Gli Stati Uniti sono un modello di public diplomacy [politica estera che si rivolge direttamente ai popoli stranieri]. Un paese che invia Bill Clinton e George Bush padre all’estero in periodo di crisi non può passare per antipatico, soprattutto quando nelle loro valigie ci sono ospedali e centrali elettriche. Questa politica costa indubbiamente milioni di dollari, ma sempre meno delle centinaia di miliardi di euro di cui i contribuenti tedeschi sono già adesso i garanti. Ma garanti per chi e per che cosa?
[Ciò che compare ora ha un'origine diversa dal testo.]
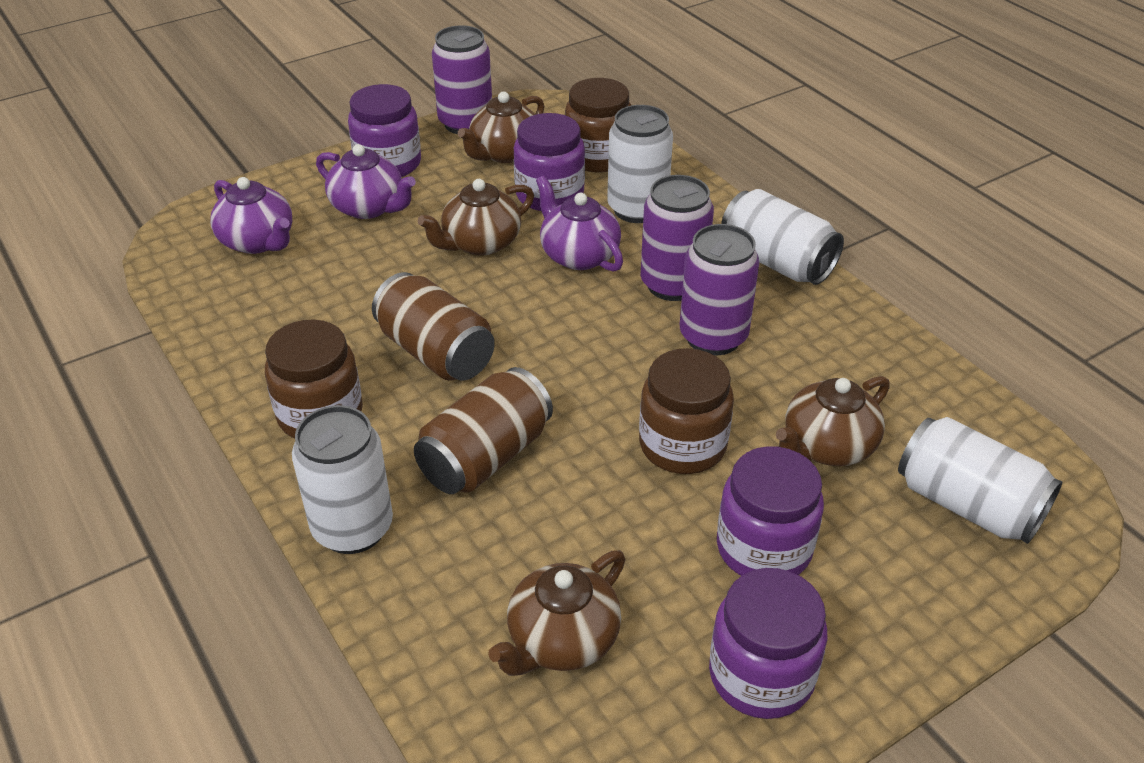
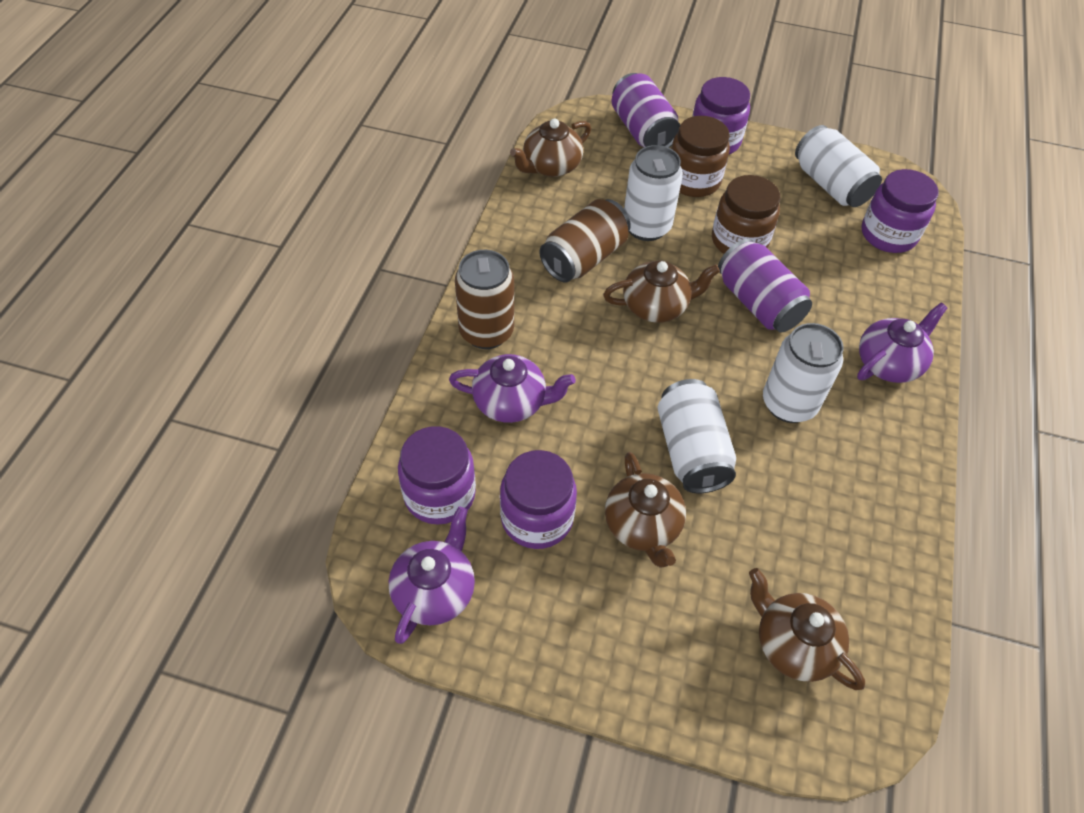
brown jar: [265,319,363,438] [565,78,631,173] [639,348,734,474] = 3 -> [671,116,730,197] [712,175,780,254] = 2
purple can: [432,25,492,134] [641,175,714,301] [680,224,759,355] = 3 -> [612,73,680,148] [718,239,812,332] = 2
Il governo non ne parla e i parlamentari non sembrano capirci granché. Eppure c’è chi afferma di vederci chiaro: “Si può fare come se fosse semplice”, ha detto Merkel rimproverando un deputato nel suo stile tipico, “ma non è cosi. Il mio impegno è stato enorme!”

La giusta strategia

Ma dopo anni di una crisi che sembra non finire, i limiti del suo metodo sono evidenti. Non vi è alcuna strategia in materia di comunicazione di crisi. Questo significa che non vi è neanche alcuna strategia politica. In primo luogo sarebbe necessario identificare le classi sociali che in Europa si interessano all’integrazione politica, alla crescita economica e al progresso tecnico, per esempio le classi medie in cerca di una migliore qualifica. In tutto il bacino del Mediterraneo ci sono genitori che vedono i loro figli, dotati e lavoratori, costretti all’inedia e alla disoccupazione. Questi genitori sarebbero i logici alleati di un’intelligente politica di riforma europea, ma chi si rivolge a loro?

Per ora più si va avanti nella crisi e più il numero di chi lavora alla sua soluzione si riduce. Questo fa pensare agli ultimi anni dell’Unione Sovietica, con la differenza che in quel caso la società civile era molto debole. In Europa invece non lo è. E agli europei certe cose si possono chiedere.

Gli esperti del Boston Consulting Group – un gruppo che non è certo di sinistra – hanno calcolato che un tasso di imposta medio del 20 per cento del patrimonio privato degli europei permetterebbe di uscire dalla crisi. Rimane il problema di sapere se il finanziamento delle banche attraverso le tasse continuerà a essere accettato. In un futuro molto vicino vivremo e lavoreremo in modo completamente diverso. E a questo possiamo già prepararci. Ma Merkel ancora non lo ha detto. “Che volete di più?” Questo.